1 calf’s kidney, or substitute 30 button mushrooms, quartered

2 Tbsp. white vinegar (any kind)

2 Tbsp. kosher or sea salt

2 lb stewing beef or chuck steak, cut into 1-inch cubes

vegetable oil for the pan, up to 2 Tbsp for onions

3 Tbsp. flour

1 onion, chopped

2 cups beef broth

1 cup Guinness

1 Tbsp. Worcestershire sauce

pinch of nutmeg

salt and pepper

1 package frozen puff pastry, thawed


1Soak the kidney overnight in water with the vinegar and salt in the fridge. Replace the soaking solution as often as you like.

2Remove and discard the white membranous material from the kidney, and dice the glumpy lumps into small 1/2-inch cubes and get them into a bowl.

3In a big pot over medium-high heat, heat some oil and start to brown the cubed beef in small batches, removing the beef when it is browned onto a large plate or casserole dish. The meat doesn’t need to be cooked through, just browned on the outside for flavour. After you have browned all the beef, brown little batches of the kidney (or mushrooms), and then transfer to the same dish as the beef.

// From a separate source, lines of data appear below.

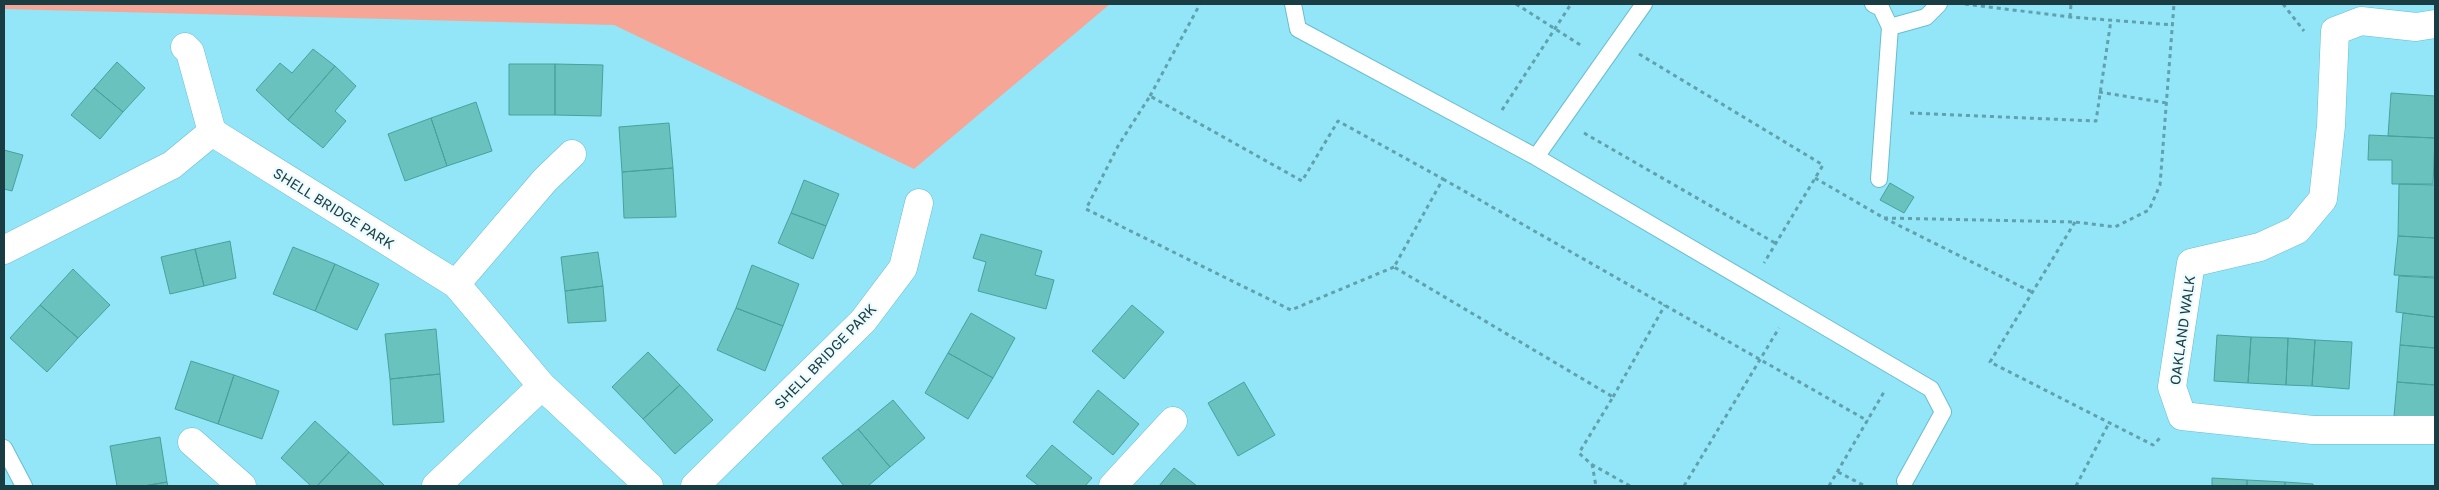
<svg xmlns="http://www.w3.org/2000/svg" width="2439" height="490" font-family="'Golos Text',sans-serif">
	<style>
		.green { fill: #f6a696 }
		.building { fill: #6ac2be; stroke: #48a19e }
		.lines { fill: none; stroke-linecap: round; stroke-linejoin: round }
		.service-casing { stroke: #69bdce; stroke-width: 18 }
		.minor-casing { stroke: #69bdce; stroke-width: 29 }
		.path { stroke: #61a0ad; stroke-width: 3; stroke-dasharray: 4 4; stroke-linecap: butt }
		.service { stroke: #fff; stroke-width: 16 }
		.minor { stroke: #fff; stroke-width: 28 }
		.labels { text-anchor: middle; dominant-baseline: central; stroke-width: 4.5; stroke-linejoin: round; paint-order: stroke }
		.street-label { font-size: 14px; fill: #1a3d44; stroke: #ebfbfe }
	</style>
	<rect width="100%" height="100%" fill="#92e6f7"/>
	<path class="green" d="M4 4H1110L914 169 614 25 4 9Z"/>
	<path class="building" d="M313 49 335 66 288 120 256 90 280 63 292 73Z
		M117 62 145 88 123 112 94 88Z
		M509 64H555V115H509Z
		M555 64 603 65 601 116 555 115Z
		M335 66 356 86 335 111 346 121 323 148 288 120Z
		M94 88 123 112 100 139 71 115Z
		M2391 93 2435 96V138L2388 136Z
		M476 102 492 151 447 166 431 118Z
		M431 118 447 166 405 181 388 134Z
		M669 123 673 168 622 172 619 127Z
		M2369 135 2435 138 2433 184H2392V160H2368Z
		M4 150 23 155 12 191 4 189Z
		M673 168 676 217 624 218 622 172Z
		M804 180 839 194 826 226 791 213Z
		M1890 183 1914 197 1904 213 1880 200Z
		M2399 184 2435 185V238L2398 236Z
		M791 213 826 226 813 259 778 243Z
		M981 234 1042 251 1035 275 1054 280 1046 309 978 291 986 262 973 258Z
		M2398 236 2435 238V277L2394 275Z
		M230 241 236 278 204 286 195 249Z
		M293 247 335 264 315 311 273 294Z
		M195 249 204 286 170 294 161 257Z
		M598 252 603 286 565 291 561 257Z
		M335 264 379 284 357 330 315 311Z
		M752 265 799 284 783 326 736 308Z
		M73 269 110 305 78 338 40 305Z
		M2399 276 2435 278V317L2396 312Z
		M603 286 606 321 568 323 565 291Z
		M40 305 78 338 47 372 10 338Z
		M1132 305 1164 332 1124 379 1092 351Z
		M736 308 783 326 765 371 717 350Z
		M971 313 1015 338 993 378 948 353Z
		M2403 313 2435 317V348L2400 345Z
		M436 329 440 374 390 379 385 334Z
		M2217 335 2251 337 2248 383 2214 381Z
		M2251 337 2288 338 2286 385 2248 383Z
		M2288 338 2315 340 2312 386 2286 385Z
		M2315 340 2352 342 2349 389 2312 386Z
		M2400 345 2435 348V385L2397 382Z
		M648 352 680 385 643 419 612 387Z
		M948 353 993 378 968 419 925 393Z
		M191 361 234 375 218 424 175 409Z
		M440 374 444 422 393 425 390 379Z
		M234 375 279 391 262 439 218 424Z
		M1244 382 1275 435 1238 456 1208 403Z
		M2397 382 2435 385V420L2394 416Z
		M680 385 713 420 675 454 643 419Z
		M1098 390 1139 424 1113 455 1073 422Z
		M893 400 925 438 890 467 858 429Z
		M315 421 349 452 317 486H311L281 458Z
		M858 429 890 467 868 486H844L822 458Z
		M160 437 167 482 144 486H117L110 446Z
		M1052 445 1092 478 1085 486H1039L1026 476Z
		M349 452 384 485 382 486H317Z
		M1174 468 1197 486H1159Z
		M2212 478 2247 480V486H2212Z
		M2247 480 2285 482V486H2247Z
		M167 482 168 486H144Z
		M2285 482 2313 484V486H2285Z"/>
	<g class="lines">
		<defs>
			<path id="service" d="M1293 4 1298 29 1536 157 1931 389 1943 412 1905 481
				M1873 4 1881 8 1890 27 1879 179
				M1890 27 1926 17 1939 4
				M1536 157 1644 4
				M4 448 24 486"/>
			<path id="minor" d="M2435 24 2416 27 2361 21 2335 31 2331 126 2323 199 2297 230 2260 247 2191 263 2172 387 2182 416 2313 430H2435
				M185 47 190 52 212 132
				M4 250 172 165 212 132 456 284 542 386 649 486
				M456 284 545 180 572 154
				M192 442 242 486
				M436 486 542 386
				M695 486 863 321 903 268 919 203
				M1113 486 1173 421"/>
		</defs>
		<use href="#service" class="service-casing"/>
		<use href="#minor" class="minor-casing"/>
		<path class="path" d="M1516 4 1582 46
			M1965 4 2070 17 2173 25
			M2283 4 2304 31
			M2070 17 2071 4
			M1639 54 1823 165 1764 263
			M2099 92 2167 103
			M1150 96 1200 4
			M1502 110 1571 4
			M1910 113 2096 121 2111 20
			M1584 133 1775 243
			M1815 178 1884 218 2032 292
			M1443 179 1868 421
			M1884 218 2075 222 2115 227 2149 210 2160 185 2174 4
			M2075 222 1990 362 2153 445 2160 438
			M1394 267 1291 310 1086 209 1118 146 1150 96 1302 181 1338 121 1443 179 1394 267 1613 397 1579 453 1591 464 1630 486
			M1613 397 1665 305
			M1592 464 1596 486
			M1838 472 1865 486
			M1684 486 1779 328
			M1829 486 1884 392
			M2076 486 2109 423"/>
		<use href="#service" class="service"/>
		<use href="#minor" class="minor"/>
	</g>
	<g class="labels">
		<g class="street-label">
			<text transform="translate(334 208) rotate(32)">SHELL BRIDGE PARK</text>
			<text transform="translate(2182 330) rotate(-82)">OAKLAND WALK</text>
			<text transform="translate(825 356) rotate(-46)">SHELL BRIDGE PARK</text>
		</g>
	</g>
	<rect width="2439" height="490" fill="none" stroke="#1a3d44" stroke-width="10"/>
</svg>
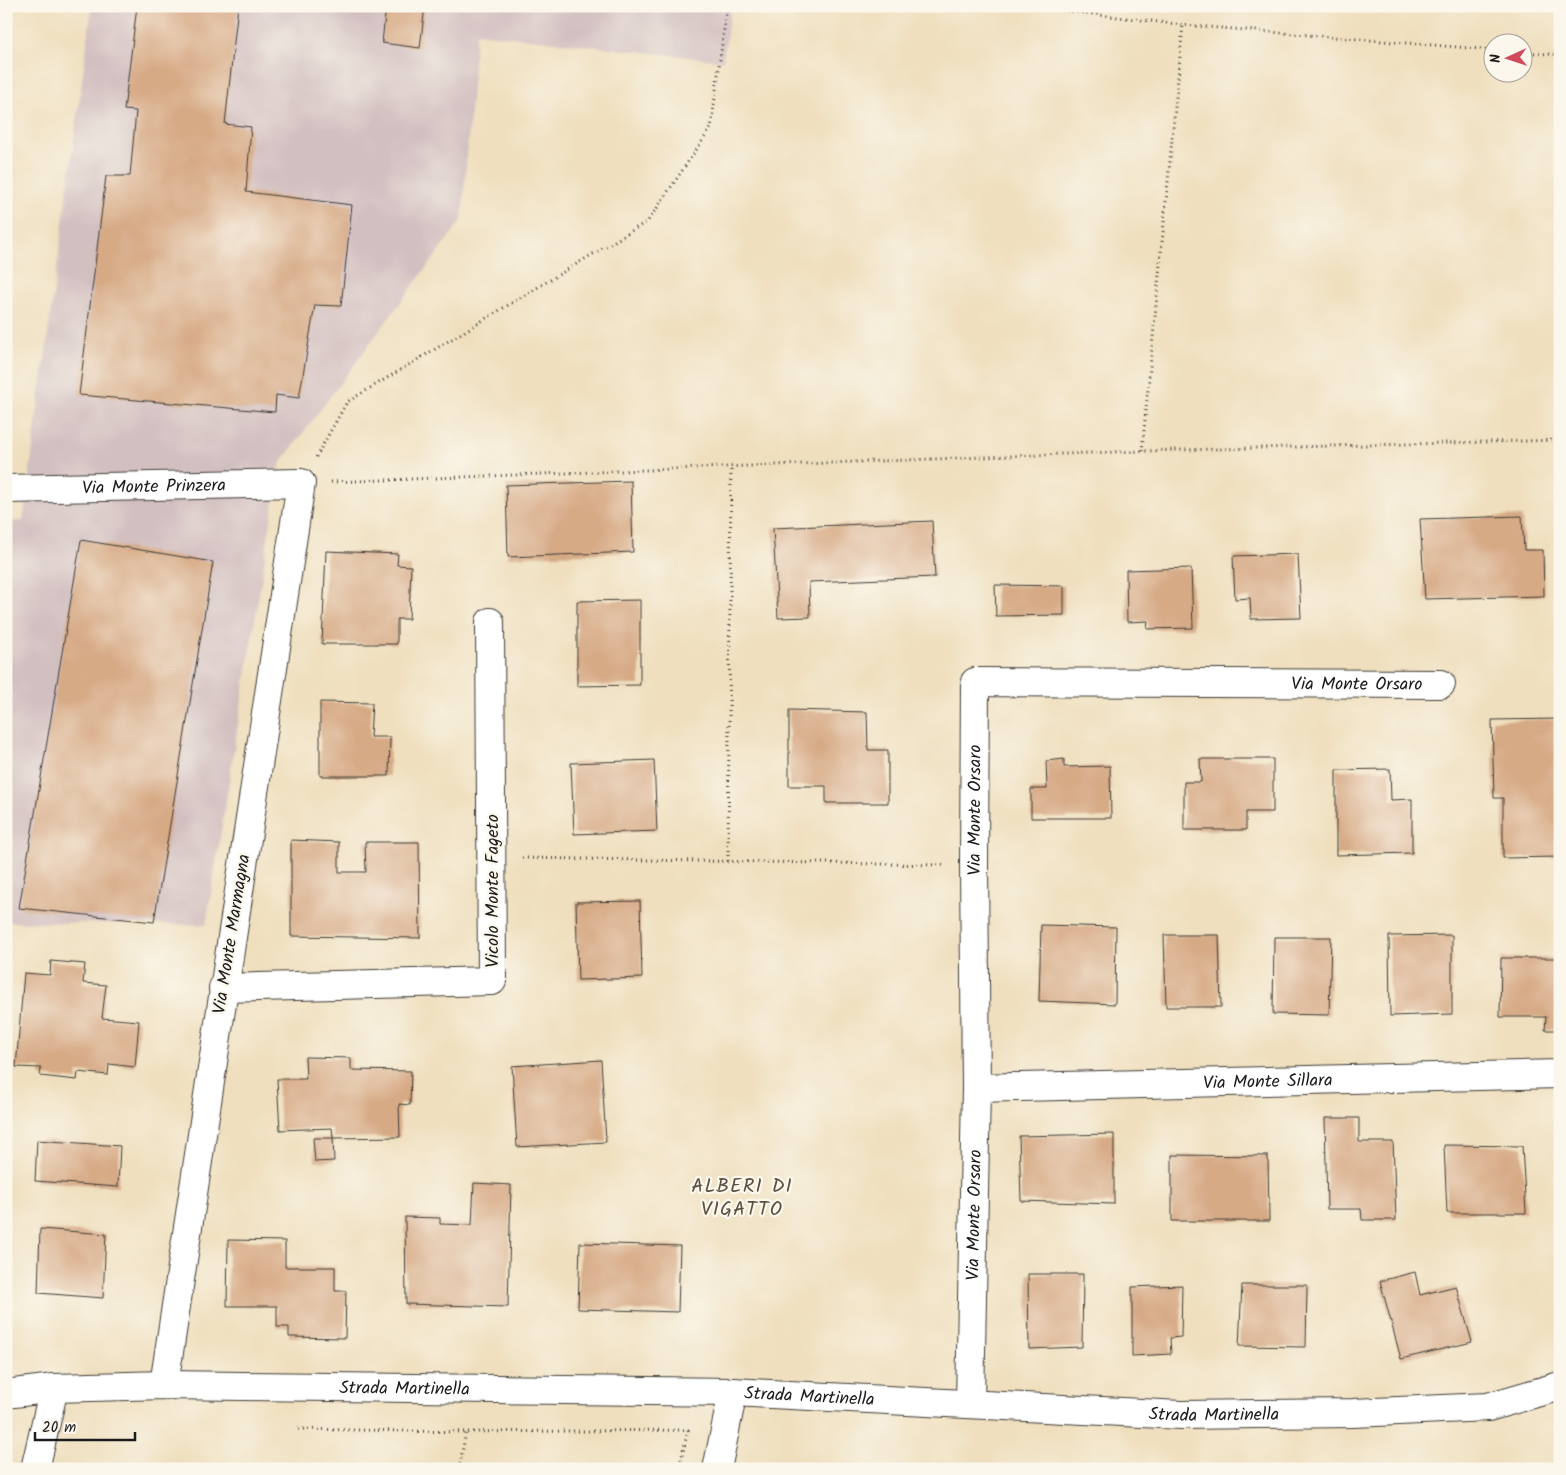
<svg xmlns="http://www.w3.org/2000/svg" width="1566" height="1475" viewBox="0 0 1566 1475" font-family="Kalam,sans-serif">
<rect width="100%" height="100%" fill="#fbf7ec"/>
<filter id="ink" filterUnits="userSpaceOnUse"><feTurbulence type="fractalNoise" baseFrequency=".02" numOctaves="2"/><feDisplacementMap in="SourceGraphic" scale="10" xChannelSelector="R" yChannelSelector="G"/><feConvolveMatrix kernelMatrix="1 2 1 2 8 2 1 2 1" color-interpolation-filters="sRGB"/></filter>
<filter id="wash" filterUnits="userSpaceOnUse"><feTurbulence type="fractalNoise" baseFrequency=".0096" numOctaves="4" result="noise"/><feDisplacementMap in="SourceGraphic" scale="20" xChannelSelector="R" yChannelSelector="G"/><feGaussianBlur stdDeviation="1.12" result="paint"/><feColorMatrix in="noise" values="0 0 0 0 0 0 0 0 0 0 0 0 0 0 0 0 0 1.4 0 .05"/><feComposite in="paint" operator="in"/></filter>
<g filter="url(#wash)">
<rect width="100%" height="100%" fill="#efdfbe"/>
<path fill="#d2bfc0" d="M 92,6 L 731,6 L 723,61 L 476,33 L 462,220 L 280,464 L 206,925 L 6,922 L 6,522 L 23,521 Z"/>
<g id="blocks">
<g fill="#d7aa86">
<path d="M 137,6 L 238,6 L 225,124 L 251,127 L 246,192 L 352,205 L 341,306 L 315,305 L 299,398 L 276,395 L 275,412 L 79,395 L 106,176 L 130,176 L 136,111 L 124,110 Z"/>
<path d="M 386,6 L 425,6 L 420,48 L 382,43 Z"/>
<path d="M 631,481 L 633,552 L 508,557 L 506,485 Z"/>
<path d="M 1522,516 L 1524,550 L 1543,550 L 1544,596 L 1425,599 L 1420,519 Z"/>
<path d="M 932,521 L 935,577 L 809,582 L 810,617 L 778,618 L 773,528 Z"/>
<path d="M 81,540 L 213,562 L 154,922 L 19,908 Z"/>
<path d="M 326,551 L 398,554 L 397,565 L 411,566 L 409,619 L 397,619 L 397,644 L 322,644 Z"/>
<path d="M 1298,554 L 1301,618 L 1251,619 L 1250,598 L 1235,599 L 1233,556 Z"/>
<path d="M 1191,568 L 1193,628 L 1147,629 L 1148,621 L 1127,622 L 1126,570 Z"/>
<path d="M 995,585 L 1064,586 L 1064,615 L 996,616 Z"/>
<path d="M 640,600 L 640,685 L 577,686 L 577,601 Z"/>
<path d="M 320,702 L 372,703 L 370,737 L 390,737 L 389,776 L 320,776 Z"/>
<path d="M 789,710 L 867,712 L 868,750 L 888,750 L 888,803 L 826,803 L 826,786 L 789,786 Z"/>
<path d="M 1560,719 L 1560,857 L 1503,858 L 1503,798 L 1494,798 L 1492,720 Z"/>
<path d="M 1064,759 L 1064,767 L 1110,766 L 1111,818 L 1031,818 L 1031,789 L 1047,789 L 1046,761 Z"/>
<path d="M 1200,759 L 1273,759 L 1273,812 L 1246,812 L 1246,830 L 1184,830 L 1184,782 L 1201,782 Z"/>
<path d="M 654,760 L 657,831 L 574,834 L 571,763 Z"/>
<path d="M 1390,769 L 1391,800 L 1412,799 L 1412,853 L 1336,855 L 1336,770 Z"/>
<path d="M 291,840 L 339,842 L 339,872 L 366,872 L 365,842 L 419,842 L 420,938 L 291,936 Z"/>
<path d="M 640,901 L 642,978 L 578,980 L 576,902 Z"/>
<path d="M 1041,925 L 1116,927 L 1115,1004 L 1039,1001 Z"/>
<path d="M 1164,935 L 1219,935 L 1221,1007 L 1166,1007 Z"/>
<path d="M 1452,935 L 1452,1014 L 1390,1016 L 1389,936 Z"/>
<path d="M 1274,937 L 1331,937 L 1329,1015 L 1273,1014 Z"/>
<path d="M 1501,958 L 1560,958 L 1560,1030 L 1545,1030 L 1546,1017 L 1500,1017 Z"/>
<path d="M 51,961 L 85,964 L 83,983 L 106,985 L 102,1018 L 139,1021 L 135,1067 L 109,1064 L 108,1075 L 78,1072 L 77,1080 L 40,1076 L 41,1068 L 16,1067 L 24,973 L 50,975 Z"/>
<path d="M 305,1057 L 351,1058 L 351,1070 L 411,1071 L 410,1105 L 399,1104 L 400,1137 L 333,1138 L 332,1128 L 280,1130 L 277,1079 L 306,1079 Z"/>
<path d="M 601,1060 L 606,1142 L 517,1147 L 512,1066 Z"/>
<path d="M 1325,1118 L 1359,1118 L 1359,1142 L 1393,1142 L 1396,1220 L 1362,1220 L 1361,1209 L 1327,1209 Z"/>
<path d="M 1114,1134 L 1114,1204 L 1021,1201 L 1019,1136 Z"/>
<path d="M 313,1138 L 333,1138 L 334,1161 L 315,1162 Z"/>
<path d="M 37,1140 L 120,1146 L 118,1187 L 35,1181 Z"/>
<path d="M 1444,1145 L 1522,1146 L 1526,1213 L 1447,1213 Z"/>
<path d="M 1172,1155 L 1268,1156 L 1269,1221 L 1172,1221 Z"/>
<path d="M 474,1183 L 511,1185 L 508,1307 L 406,1304 L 405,1217 L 440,1218 L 440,1224 L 472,1225 Z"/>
<path d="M 40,1229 L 106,1234 L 103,1298 L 38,1293 Z"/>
<path d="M 228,1240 L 285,1241 L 285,1267 L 335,1267 L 335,1291 L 346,1291 L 345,1338 L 289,1337 L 289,1327 L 277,1327 L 277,1306 L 227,1306 Z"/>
<path d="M 580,1243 L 680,1246 L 678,1312 L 578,1309 Z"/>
<path d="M 1415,1272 L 1420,1295 L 1456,1286 L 1472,1342 L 1401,1359 L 1380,1281 Z"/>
<path d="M 1028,1274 L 1083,1274 L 1082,1347 L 1029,1349 Z"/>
<path d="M 1182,1285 L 1181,1337 L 1170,1338 L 1171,1354 L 1132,1356 L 1132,1287 Z"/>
<path d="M 1242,1285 L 1307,1285 L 1306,1347 L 1239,1346 Z"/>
</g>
</g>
</g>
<g filter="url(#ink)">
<use href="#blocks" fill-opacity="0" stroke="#3c3934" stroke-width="1"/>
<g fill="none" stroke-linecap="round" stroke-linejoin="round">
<defs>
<g id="minor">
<path id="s1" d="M 6,489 L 301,483 L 164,1385"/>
<path d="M 223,988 L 492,981 L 490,622"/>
<path id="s2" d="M 976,1088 L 1560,1074"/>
<path id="s3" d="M 970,1404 L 976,1088 L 974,865 L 975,682 L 1441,684"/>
<path d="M 35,1469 L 54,1388"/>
<path d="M 717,1469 L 733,1392"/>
</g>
<g id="tertiary">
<path id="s4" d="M 6,1394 L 54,1388 L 164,1385 L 733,1392 L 1181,1415 L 1353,1413 L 1488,1407 L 1560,1386"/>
</g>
</defs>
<use href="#minor" stroke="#3c3934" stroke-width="30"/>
<use href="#tertiary" stroke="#3c3934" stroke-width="30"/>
<g stroke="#3c3934" stroke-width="3" stroke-dasharray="1 4" stroke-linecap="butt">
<path d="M 1027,6 L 1183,25 L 1494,50"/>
<path d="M 1524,52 L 1560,55"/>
<path d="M 1142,451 L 1183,25"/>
<path d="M 316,457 L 347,402 L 648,221 L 711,128 L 727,6"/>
<path d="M 331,482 L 1142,451 L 1560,440"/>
<path d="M 522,858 L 943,865"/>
<path d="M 728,861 L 731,468"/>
<path d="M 298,1429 L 466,1432 L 688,1430 L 679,1469"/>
<path d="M 459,1469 L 466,1432"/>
</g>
<use href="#minor" stroke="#fff" stroke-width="28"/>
<use href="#tertiary" stroke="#fff" stroke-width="28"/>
</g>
</g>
<g text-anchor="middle" stroke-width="4.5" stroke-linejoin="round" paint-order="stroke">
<g font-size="18" fill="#1c1c1c" stroke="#fbf7ec">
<text dy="6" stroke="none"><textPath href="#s1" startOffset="148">Via Monte Prinzera</textPath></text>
<text dy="6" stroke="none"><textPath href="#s3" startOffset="1104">Via Monte Orsaro</textPath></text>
<text dy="6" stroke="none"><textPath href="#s3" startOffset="594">Via Monte Orsaro</textPath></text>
<text transform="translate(492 891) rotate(-90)" y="6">Vicolo Monte Fageto</text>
<text transform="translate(231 934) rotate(-81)" y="6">Via Monte Marmagna</text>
<text dy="6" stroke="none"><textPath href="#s2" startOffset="292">Via Monte Sillara</textPath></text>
<text dy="6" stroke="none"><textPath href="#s3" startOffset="189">Via Monte Orsaro</textPath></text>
<text dy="6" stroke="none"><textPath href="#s4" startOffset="399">Strada Martinella</textPath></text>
<text dy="6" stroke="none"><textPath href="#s4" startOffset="804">Strada Martinella</textPath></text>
<text dy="6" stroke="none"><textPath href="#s4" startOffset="1209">Strada Martinella</textPath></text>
</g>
<g font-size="20" letter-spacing="1" fill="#5d4e41" stroke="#fbf7ec">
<text x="742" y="1192">ALBERI DI<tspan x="742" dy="23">VIGATTO</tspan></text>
</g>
</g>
<rect width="1566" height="1475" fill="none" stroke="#fbf7ec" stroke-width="25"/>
<g transform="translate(1508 58) rotate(267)"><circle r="24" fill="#fbf7ec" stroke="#a29f99"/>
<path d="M0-4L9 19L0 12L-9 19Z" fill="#d1495b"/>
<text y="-8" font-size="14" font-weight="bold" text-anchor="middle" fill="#1c1c1c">N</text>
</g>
<path d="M35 1432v8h100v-8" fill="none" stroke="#1c1c1c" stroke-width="2.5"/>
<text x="42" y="1432" font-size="15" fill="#1c1c1c" stroke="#fbf7ec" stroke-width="4" paint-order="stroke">20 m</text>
</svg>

4Reduce the heat to medium, pour in some oil if the drippings don’t amount to about 2 Tbsp, and cook the onion until it is translucent, about 5 minutes. Sprinkle in the flour evenly and mix it up a bit with a wooden spoon. Crank the heat to full blast and throw in the beef broth and the Guinness. Scrape the sticky bits off the bottom of the pan. Now add all the previously browned beef along with their juices, and the kidneys (or mushrooms), Worcestershire sauce, nutmeg, and salt and pepper. Drop the heat to low, cover and simmer for at least 2 hours.

5Spoon the mixture into a baking dish that will accommodate it, and top with the pastry - no need to cut it to shape, just drape it over the top and let the edges hang over. Press them against the sides of the dish. Bake at 400F for about 15 minutes, until the pastry is golden and it's all heated through.